Advanced SQL is the Week 5 topic of COMP9120 Database Management Systems at the University of Sydney, extending the basic SELECT-FROM-WHERE surface into exam-grade querying. It covers nested queries and set comparison (IN, EXISTS, ANY/SOME, ALL), aggregation with GROUP BY and HAVING, views as reusable virtual tables, and the sign-critical corner of the whole unit — NULL and three-valued logic. These are the tools the in-class quiz and the paper-based final exam ask you to write and hand-evaluate on a small table instance.

In this chapter

What this chapter covers

  • 01Write nested (sub-)queries and set-comparison predicates: v [NOT] IN R, [NOT] EXISTS R, v op ANY/SOME R, v op ALL R
  • 02Express the ‘highest / cheapest’ idiom with >= ALL and <= ALL, and know both keep tied rows
  • 03Tell correlated sub-queries (reference an outer column, re-evaluated per row) from uncorrelated ones
  • 04Summarise rows with COUNT, SUM, AVG, MAX and MIN, and know COUNT(*) counts rows while COUNT(col) skips NULLs
  • 05Partition rows with GROUP BY and filter groups with HAVING, keeping WHERE (rows) and HAVING (groups) in their correct roles
  • 06Apply the true clause evaluation order: FROM → WHERE → GROUP BY → HAVING → SELECT → ORDER BY
  • 07Define a view as a virtual table that stores no data and is re-evaluated against the base tables on every use
  • 08Reason with NULL and three-valued logic: comparisons give unknown, WHERE treats unknown as false, test with IS NULL
  • 09Know how aggregates treat NULL (all except COUNT(*) ignore it) and why AVG can divide by fewer rows than COUNT(*)
  • 10Avoid the recurring mark-losers: NOT IN with a NULL returning zero rows, bare columns outside GROUP BY, and = NULL
Worked example · free

Grouped aggregation with a hidden NULL

Q [6 marks]. Given Listing(id, suburb, bedrooms, price) = {(1, Glebe, 2, 800), (2, Glebe, 3, 1000), (3, Glebe, 2, NULL), (4, Newtown, 1, 600), (5, Newtown, 2, 700), (6, Camperdown, 3, 900)}, evaluate: SELECT suburb, COUNT(*) AS n, AVG(price) AS avg_price FROM Listing WHERE bedrooms >= 2 GROUP BY suburb HAVING COUNT(*) >= 2; Give the exact result relation.
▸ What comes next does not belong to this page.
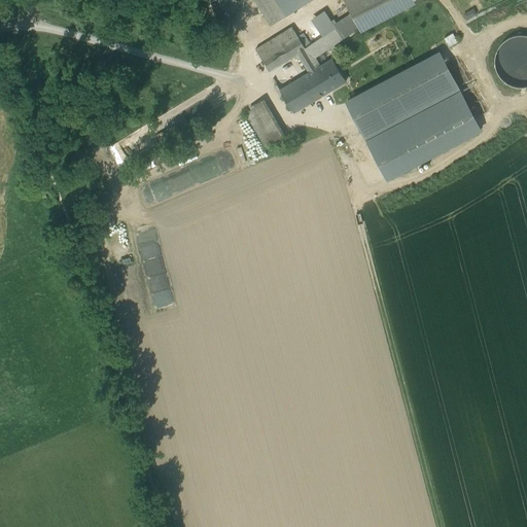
[(254,0),(271,26),(300,8),(294,0),(254,0)]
Prices are in dollars per week.
  • +1WHERE runs first, before grouping. Keep rows with bedrooms >= 2: rows 1, 2, 3, 5, 6. Row 4 (Newtown, 1 bedroom) is dropped, leaving 5 rows.
  • +1GROUP BY suburb partitions the 5 surviving rows: Glebe = {1, 2, 3}, Newtown = {5}, Camperdown = {6}.
  • +1HAVING COUNT(*) >= 2 filters the groups: Glebe has 3 rows (keep), Newtown has 1 (drop), Camperdown has 1 (drop). Only Glebe survives.
  • +1COUNT(*) for Glebe counts all 3 rows, including row 3 whose price is NULL, because COUNT(*) counts rows and not values, so n = 3.
  • +1AVG(price) ignores the NULL: it averages only {800, 1000} and divides by 2, not 3: (800 + 1000) / 2 = 900.
  • +1Assemble the result relation: a single row (Glebe, 3, 900).
One row: (Glebe, 3, 900). The subtlety is that COUNT(*) = 3 but AVG divides by 2, because AVG skips the NULL price while COUNT(*) still counts its row. Dividing the sum by 3 would wrongly give 600.
Sia tip — Whenever a question plants a NULL in an aggregated column, separate the two counts: COUNT(*) counts rows, but SUM/AVG/MIN/MAX only see non-NULL values. To average treating a missing price as 0 you would need AVG(COALESCE(price, 0)) — a different question.
Glossary

Key terms

Sub-query (nested query)
A SELECT written inside another query, usually in the WHERE clause, that returns a single value or a set the outer query compares against. It is uncorrelated if it can be computed once on its own, and correlated if it references a column from the outer query and must be re-evaluated for each outer row.
ALL / ANY (SOME)
Set-comparison quantifiers. v op ALL R is true when v op r holds for every element r of R; v op ANY R (equivalently SOME) is true when it holds for at least one. The ‘highest’ idiom is salary >= ALL (...), the ‘cheapest’ idiom is price <= ALL (...); both keep tied rows.
EXISTS
A predicate that is true if and only if its sub-query returns at least one row; it tests emptiness, not the row contents. NOT EXISTS is NULL-safe, which makes it the preferred alternative to NOT IN when the sub-query may contain a NULL.
GROUP BY
Partitions the rows produced by FROM/WHERE into groups sharing the same grouping-list values, then applies each aggregate within a group to yield one summary row per group. Every column in SELECT or HAVING must be either an aggregate or listed in GROUP BY.
HAVING vs WHERE
WHERE filters individual rows before grouping and cannot mention an aggregate; HAVING filters whole groups after aggregating and is the only place a group-level condition such as COUNT(*) >= 2 can go. A query may use both.
Aggregate functions
COUNT, SUM, AVG, MAX and MIN collapse many rows into one value. All except COUNT take one attribute; COUNT(*) counts rows. Every aggregate except COUNT(*) ignores NULLs, and returns NULL (or 0 for COUNT) when all inputs are NULL. Aggregate calls cannot be nested.
View
A virtual table defined by a query. It stores no data of its own; the DBMS re-evaluates its defining query against the current base tables each time the view is used, giving abstraction, reuse and security. A later query against the view always sees the latest base rows.
NULL and three-valued logic
NULL means ‘unknown or not applicable’, not zero or blank. Any arithmetic with NULL yields NULL and any comparison with NULL yields unknown, so SQL has three truth values (true, unknown, false) with AND = min, OR = max, NOT = 1 - B. Test for NULL with IS NULL / IS NOT NULL, never = NULL.
FAQ

Advanced SQL FAQ

Why does WHERE price < 900 quietly drop rows whose price is NULL?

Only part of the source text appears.